### YOUR OBJECTIVE
In the entries that follow, which lines hold the string "rule"? List them.

Top of EXCERPTED DATA

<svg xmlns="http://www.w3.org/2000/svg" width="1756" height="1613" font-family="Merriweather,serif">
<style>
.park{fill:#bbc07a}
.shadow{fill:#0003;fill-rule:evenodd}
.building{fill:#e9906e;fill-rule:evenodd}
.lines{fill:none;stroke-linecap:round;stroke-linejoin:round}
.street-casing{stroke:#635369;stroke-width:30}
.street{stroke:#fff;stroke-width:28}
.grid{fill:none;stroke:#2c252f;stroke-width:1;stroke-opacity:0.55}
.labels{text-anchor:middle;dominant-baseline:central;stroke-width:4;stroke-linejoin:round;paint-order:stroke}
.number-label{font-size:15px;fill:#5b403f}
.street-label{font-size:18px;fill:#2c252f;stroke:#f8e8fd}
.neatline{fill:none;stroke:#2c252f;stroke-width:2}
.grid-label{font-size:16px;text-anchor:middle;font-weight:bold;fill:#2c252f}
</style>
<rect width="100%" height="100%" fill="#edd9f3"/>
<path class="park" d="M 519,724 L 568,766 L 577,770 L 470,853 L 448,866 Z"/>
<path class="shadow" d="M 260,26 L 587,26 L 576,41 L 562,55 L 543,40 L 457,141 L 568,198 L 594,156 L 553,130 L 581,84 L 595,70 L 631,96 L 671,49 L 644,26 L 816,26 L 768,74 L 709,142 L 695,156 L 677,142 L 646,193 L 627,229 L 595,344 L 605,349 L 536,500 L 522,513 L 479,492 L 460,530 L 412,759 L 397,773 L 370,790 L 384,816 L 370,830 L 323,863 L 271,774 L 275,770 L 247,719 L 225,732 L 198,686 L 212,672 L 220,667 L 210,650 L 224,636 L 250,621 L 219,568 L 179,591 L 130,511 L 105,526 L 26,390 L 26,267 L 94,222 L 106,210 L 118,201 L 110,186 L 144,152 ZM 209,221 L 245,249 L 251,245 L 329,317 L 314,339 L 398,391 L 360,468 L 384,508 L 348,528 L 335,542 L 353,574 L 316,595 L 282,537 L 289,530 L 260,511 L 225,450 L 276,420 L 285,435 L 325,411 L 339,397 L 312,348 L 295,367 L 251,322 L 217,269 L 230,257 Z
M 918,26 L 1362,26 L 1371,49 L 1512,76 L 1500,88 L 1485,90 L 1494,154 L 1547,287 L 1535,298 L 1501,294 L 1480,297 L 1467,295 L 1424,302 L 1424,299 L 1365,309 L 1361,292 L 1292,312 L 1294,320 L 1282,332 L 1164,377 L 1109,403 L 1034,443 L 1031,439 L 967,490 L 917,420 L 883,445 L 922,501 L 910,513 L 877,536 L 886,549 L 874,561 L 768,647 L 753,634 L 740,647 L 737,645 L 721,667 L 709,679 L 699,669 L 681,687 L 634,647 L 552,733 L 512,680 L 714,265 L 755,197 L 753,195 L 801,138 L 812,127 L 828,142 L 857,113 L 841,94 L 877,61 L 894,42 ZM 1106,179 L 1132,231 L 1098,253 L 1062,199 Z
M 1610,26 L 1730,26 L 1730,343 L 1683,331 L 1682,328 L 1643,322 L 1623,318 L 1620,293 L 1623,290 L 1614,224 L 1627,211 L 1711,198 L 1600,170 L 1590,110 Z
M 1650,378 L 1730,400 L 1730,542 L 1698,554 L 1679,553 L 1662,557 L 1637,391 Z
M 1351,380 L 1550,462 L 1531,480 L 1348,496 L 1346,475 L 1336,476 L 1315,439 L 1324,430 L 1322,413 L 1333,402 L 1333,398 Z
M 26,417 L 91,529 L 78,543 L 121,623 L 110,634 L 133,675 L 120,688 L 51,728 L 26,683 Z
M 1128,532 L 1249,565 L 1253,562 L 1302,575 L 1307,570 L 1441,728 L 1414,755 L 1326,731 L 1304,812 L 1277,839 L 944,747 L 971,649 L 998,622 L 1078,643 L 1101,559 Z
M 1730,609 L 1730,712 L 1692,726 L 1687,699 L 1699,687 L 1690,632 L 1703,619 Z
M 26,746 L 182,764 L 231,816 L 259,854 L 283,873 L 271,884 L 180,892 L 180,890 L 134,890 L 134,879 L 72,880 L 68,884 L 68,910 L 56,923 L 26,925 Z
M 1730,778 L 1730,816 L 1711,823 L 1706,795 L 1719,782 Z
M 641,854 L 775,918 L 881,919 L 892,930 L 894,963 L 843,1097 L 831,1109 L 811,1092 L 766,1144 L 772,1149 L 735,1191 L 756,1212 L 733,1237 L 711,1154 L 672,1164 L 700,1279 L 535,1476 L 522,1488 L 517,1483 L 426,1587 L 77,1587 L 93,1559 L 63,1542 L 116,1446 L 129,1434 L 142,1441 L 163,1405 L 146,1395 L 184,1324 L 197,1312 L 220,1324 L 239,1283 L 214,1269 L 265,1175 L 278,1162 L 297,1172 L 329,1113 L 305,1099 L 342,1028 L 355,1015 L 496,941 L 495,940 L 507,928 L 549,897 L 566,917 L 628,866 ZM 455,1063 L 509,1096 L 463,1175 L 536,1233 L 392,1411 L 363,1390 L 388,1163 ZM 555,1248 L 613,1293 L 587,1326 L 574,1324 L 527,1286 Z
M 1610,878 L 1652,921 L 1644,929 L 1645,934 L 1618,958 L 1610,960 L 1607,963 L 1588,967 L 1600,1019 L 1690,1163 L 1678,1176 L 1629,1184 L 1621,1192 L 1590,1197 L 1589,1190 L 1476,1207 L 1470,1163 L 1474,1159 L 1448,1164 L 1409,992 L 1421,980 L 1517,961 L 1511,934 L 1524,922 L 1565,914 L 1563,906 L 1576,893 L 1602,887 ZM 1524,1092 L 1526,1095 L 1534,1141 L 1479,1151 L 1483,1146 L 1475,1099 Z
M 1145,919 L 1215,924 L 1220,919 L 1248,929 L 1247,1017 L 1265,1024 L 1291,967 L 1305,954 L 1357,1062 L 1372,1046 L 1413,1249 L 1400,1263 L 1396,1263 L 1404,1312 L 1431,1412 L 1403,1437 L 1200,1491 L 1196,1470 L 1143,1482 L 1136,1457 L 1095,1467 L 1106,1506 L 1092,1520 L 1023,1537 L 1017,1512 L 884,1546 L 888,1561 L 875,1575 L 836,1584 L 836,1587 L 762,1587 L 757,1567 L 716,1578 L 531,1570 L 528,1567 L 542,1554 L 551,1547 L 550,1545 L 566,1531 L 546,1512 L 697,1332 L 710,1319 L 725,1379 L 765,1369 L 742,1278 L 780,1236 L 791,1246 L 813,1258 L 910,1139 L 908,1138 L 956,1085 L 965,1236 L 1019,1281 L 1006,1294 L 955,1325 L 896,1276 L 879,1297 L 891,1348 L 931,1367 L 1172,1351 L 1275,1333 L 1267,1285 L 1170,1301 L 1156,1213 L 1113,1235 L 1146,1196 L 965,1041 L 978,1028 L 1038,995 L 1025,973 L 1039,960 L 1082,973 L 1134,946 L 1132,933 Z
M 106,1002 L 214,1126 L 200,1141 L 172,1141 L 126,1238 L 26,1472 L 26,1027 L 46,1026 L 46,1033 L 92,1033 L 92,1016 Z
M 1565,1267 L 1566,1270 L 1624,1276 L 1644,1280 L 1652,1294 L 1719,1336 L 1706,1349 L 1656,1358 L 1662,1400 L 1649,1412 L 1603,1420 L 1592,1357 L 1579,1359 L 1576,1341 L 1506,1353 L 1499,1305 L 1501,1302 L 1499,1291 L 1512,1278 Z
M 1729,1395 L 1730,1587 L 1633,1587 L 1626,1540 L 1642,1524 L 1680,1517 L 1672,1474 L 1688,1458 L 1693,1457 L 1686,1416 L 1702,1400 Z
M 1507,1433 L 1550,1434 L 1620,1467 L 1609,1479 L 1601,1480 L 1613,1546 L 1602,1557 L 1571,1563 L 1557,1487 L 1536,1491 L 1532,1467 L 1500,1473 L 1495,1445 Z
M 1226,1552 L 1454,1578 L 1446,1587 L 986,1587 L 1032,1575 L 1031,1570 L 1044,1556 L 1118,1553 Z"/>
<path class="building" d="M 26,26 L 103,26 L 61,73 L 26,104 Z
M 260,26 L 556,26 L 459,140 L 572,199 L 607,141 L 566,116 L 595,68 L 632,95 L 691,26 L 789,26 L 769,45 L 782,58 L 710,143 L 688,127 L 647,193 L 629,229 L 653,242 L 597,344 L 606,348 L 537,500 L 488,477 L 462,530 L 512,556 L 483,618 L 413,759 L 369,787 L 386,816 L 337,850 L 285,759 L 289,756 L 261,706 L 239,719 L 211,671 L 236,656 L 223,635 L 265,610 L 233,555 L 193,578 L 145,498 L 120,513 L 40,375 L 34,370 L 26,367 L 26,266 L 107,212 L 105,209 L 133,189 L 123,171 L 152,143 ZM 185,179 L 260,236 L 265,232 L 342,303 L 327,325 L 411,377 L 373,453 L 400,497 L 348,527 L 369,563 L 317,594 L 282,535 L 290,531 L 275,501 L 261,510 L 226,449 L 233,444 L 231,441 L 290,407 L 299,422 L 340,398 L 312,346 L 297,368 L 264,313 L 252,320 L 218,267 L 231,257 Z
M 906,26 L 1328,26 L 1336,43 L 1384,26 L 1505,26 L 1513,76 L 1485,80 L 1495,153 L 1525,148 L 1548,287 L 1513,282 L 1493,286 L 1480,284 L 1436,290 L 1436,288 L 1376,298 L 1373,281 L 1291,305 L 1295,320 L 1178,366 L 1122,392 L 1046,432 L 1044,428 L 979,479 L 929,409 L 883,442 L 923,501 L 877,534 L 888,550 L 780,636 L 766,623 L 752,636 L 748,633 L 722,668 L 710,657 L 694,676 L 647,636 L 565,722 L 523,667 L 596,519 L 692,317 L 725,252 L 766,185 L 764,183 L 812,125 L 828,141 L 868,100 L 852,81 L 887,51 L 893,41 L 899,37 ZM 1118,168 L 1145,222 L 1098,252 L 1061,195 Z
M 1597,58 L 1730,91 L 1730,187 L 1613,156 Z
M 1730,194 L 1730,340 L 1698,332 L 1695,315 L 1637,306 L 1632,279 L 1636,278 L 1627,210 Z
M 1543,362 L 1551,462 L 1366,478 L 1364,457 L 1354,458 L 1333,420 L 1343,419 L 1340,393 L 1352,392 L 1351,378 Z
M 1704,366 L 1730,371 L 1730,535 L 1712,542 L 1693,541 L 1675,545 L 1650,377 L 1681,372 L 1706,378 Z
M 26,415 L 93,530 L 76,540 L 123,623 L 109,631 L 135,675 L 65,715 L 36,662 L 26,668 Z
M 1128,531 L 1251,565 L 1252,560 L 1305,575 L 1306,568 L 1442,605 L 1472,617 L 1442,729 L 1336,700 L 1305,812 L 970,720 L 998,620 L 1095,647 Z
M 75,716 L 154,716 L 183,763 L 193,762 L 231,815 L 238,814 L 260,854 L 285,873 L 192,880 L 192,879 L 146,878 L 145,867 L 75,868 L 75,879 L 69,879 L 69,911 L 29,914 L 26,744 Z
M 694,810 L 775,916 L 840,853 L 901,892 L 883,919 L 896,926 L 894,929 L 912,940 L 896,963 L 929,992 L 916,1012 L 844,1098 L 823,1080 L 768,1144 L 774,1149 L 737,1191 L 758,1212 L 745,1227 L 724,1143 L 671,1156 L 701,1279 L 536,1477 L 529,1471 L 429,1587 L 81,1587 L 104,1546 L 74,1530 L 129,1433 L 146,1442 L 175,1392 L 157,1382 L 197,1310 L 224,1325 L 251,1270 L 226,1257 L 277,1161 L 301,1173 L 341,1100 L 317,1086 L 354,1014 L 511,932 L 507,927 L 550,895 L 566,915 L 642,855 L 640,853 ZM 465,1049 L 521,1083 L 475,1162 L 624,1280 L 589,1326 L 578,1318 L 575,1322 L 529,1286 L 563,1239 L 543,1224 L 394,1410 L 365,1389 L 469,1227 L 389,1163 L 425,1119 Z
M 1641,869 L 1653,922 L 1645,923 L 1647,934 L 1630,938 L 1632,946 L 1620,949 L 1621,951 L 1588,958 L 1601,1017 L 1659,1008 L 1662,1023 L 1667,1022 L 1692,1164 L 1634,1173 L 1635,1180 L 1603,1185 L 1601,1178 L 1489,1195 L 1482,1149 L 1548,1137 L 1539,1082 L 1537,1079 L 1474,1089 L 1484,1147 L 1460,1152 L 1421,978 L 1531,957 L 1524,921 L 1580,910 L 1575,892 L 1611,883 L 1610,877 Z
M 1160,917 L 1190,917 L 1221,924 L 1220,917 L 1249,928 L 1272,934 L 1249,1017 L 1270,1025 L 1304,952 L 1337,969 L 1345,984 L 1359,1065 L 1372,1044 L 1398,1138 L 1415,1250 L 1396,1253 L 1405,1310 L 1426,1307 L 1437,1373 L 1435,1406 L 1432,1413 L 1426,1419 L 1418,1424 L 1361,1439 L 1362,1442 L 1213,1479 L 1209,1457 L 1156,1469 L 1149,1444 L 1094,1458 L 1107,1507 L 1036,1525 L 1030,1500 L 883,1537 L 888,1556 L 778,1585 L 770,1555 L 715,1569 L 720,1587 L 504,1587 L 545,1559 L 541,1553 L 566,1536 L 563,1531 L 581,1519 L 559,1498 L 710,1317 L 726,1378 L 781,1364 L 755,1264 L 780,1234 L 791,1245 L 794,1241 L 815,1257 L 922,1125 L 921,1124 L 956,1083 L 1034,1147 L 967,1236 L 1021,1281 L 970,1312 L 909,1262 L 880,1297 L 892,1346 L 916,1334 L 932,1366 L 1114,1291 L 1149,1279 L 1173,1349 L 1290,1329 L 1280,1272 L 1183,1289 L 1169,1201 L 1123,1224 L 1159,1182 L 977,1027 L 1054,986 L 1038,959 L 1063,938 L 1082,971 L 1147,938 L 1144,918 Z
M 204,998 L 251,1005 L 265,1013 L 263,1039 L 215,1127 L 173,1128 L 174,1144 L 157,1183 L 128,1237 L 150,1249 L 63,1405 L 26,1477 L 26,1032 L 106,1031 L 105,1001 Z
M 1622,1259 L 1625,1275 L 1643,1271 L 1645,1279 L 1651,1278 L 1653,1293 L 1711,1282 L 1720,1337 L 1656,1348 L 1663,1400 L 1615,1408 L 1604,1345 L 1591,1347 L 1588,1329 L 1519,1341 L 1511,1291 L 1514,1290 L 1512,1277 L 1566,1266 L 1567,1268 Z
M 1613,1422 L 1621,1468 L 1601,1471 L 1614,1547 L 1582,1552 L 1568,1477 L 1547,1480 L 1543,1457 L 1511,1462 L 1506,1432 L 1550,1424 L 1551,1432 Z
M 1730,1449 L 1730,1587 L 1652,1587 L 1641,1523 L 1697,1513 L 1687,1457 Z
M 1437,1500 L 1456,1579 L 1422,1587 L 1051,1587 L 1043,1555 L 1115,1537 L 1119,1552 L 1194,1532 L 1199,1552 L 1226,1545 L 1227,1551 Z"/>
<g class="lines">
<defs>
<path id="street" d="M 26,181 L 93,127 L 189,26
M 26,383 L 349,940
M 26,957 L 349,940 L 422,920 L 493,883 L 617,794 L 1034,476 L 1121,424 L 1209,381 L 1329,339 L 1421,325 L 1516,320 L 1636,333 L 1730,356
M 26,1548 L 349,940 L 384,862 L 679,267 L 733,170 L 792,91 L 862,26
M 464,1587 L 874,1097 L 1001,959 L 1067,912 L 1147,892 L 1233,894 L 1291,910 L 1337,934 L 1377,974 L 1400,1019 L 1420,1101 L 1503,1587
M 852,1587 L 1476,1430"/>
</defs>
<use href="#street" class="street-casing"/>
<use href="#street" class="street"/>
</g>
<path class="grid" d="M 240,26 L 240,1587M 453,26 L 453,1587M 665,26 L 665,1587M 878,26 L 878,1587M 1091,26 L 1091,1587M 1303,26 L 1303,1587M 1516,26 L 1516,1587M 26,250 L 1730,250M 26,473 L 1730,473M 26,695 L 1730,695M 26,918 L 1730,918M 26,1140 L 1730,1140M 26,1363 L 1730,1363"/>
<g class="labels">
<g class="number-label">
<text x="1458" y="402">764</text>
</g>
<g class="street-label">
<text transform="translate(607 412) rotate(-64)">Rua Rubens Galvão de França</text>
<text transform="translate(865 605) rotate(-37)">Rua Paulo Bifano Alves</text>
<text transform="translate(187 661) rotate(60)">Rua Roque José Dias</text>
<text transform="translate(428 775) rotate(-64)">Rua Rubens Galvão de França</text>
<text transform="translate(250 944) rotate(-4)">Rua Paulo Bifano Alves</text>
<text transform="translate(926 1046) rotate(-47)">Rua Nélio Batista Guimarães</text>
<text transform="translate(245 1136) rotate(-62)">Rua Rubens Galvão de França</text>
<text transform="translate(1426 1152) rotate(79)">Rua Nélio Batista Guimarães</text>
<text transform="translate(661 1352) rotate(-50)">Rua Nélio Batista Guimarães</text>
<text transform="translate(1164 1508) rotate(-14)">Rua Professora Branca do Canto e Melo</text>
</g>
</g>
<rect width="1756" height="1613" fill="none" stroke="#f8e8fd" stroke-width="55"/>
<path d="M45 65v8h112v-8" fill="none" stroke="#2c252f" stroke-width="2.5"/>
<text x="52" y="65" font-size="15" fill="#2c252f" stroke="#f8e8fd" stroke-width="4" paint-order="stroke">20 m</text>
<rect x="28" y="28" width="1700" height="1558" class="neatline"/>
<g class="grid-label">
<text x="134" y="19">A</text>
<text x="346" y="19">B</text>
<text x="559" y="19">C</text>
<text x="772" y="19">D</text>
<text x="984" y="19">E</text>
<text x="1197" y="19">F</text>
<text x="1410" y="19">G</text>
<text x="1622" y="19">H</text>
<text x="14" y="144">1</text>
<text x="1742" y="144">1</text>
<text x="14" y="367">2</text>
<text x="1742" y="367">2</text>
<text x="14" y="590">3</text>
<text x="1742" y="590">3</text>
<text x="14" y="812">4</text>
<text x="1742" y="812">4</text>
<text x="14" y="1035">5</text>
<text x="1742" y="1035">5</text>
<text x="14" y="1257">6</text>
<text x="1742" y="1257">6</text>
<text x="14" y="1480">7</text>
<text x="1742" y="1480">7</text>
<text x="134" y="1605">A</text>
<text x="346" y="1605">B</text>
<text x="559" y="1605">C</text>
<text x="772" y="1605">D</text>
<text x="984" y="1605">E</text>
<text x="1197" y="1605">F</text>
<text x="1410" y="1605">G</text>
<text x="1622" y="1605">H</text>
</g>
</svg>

Bottom of EXCERPTED DATA

### WRITTEN SOLUTION
.shadow{fill:#0003;fill-rule:evenodd}
.building{fill:#e9906e;fill-rule:evenodd}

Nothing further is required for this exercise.